Data supplied:
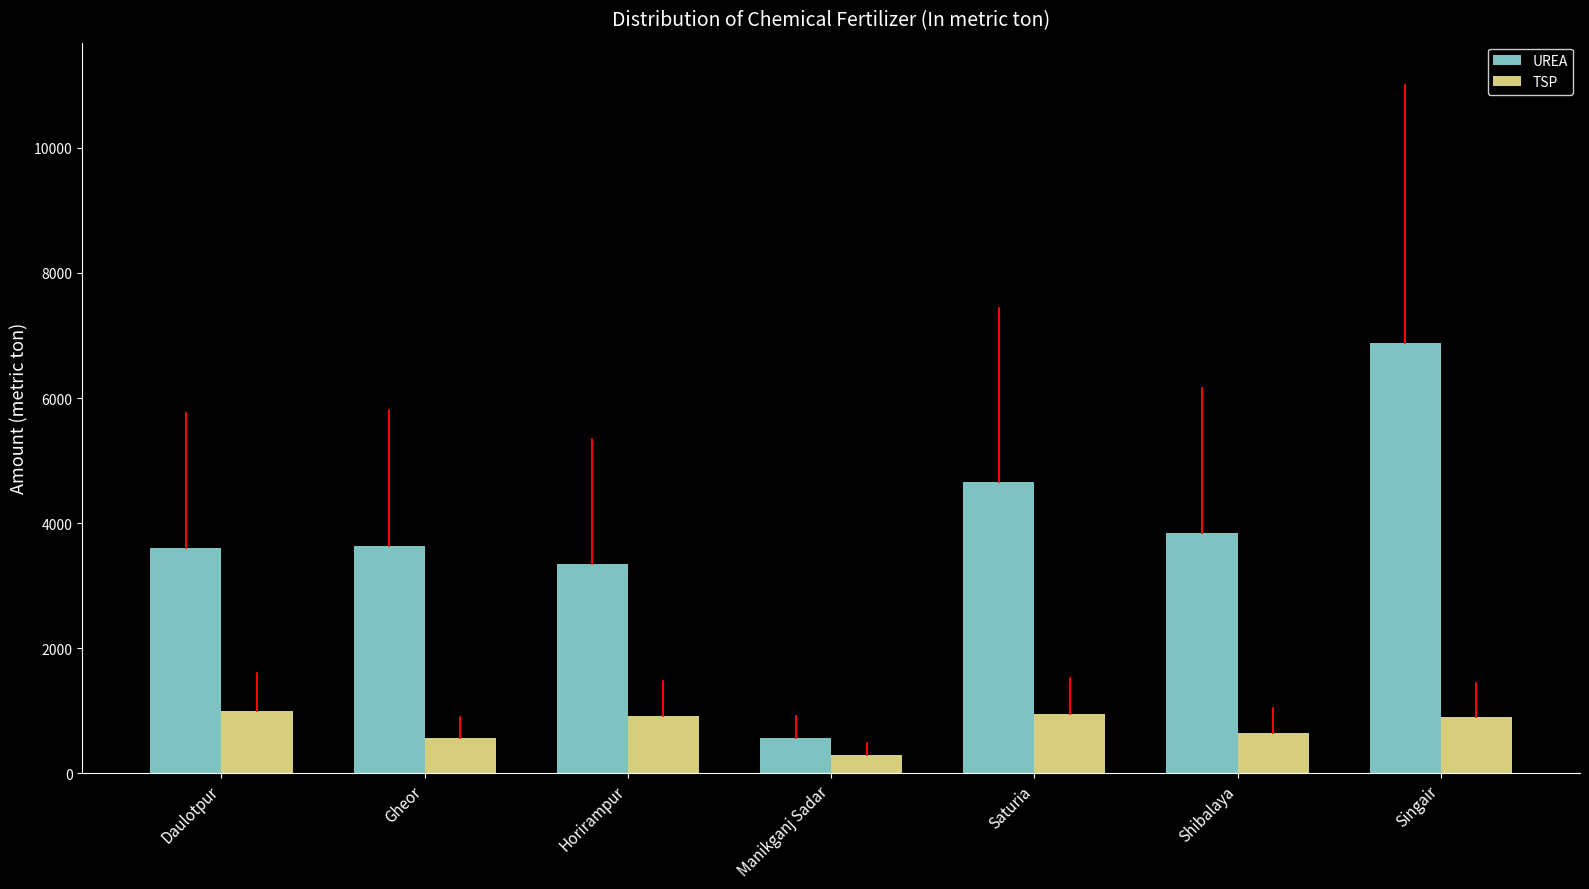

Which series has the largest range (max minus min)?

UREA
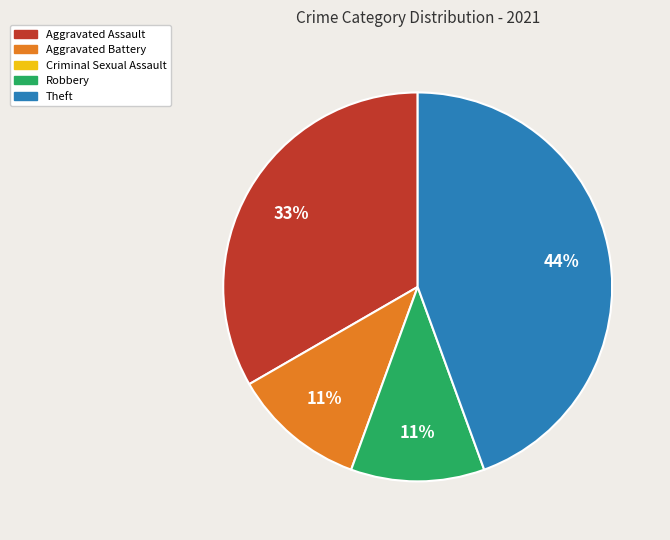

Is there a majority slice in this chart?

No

==

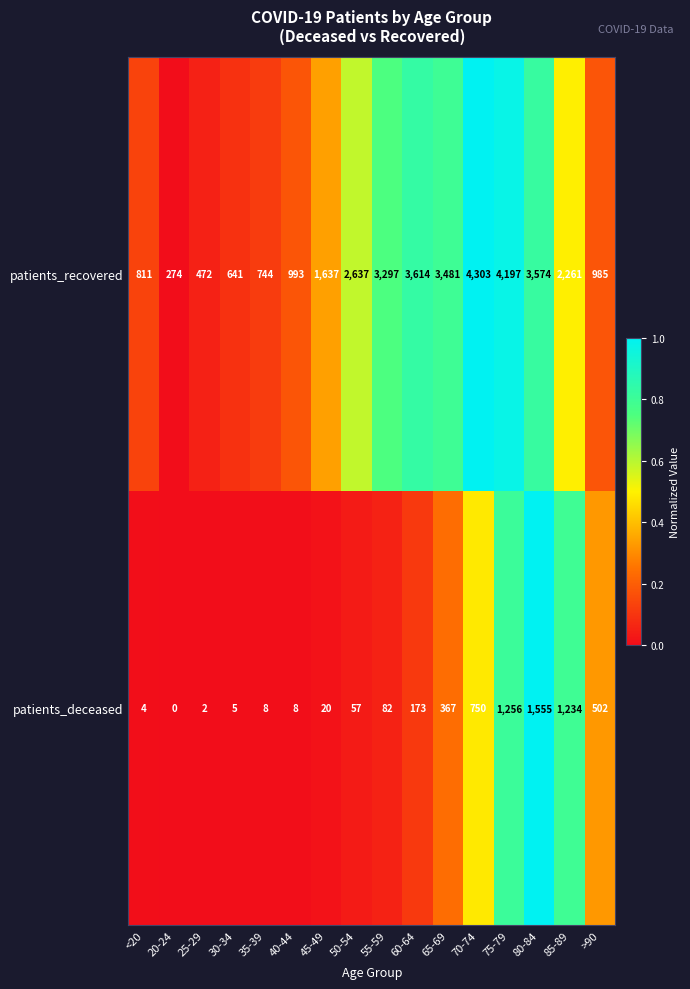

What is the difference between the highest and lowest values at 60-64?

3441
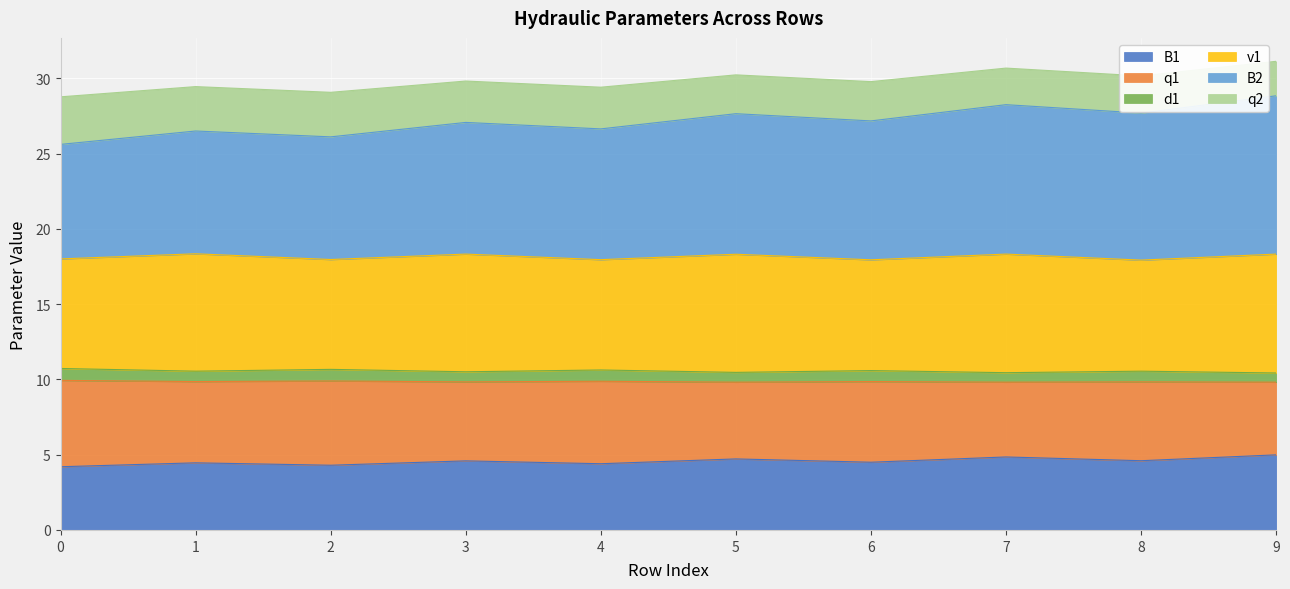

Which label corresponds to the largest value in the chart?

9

Exercise aim: Revise the data from the line containing "Which series has" through the line containing "Is there a majority slice in this chart?" by replacing "series" with "category" and leaving everything else unchanged. Give only those lines, without the pictures.

Result of this task:
Which category has the largest range (max minus min)?

UREA

Is there a majority slice in this chart?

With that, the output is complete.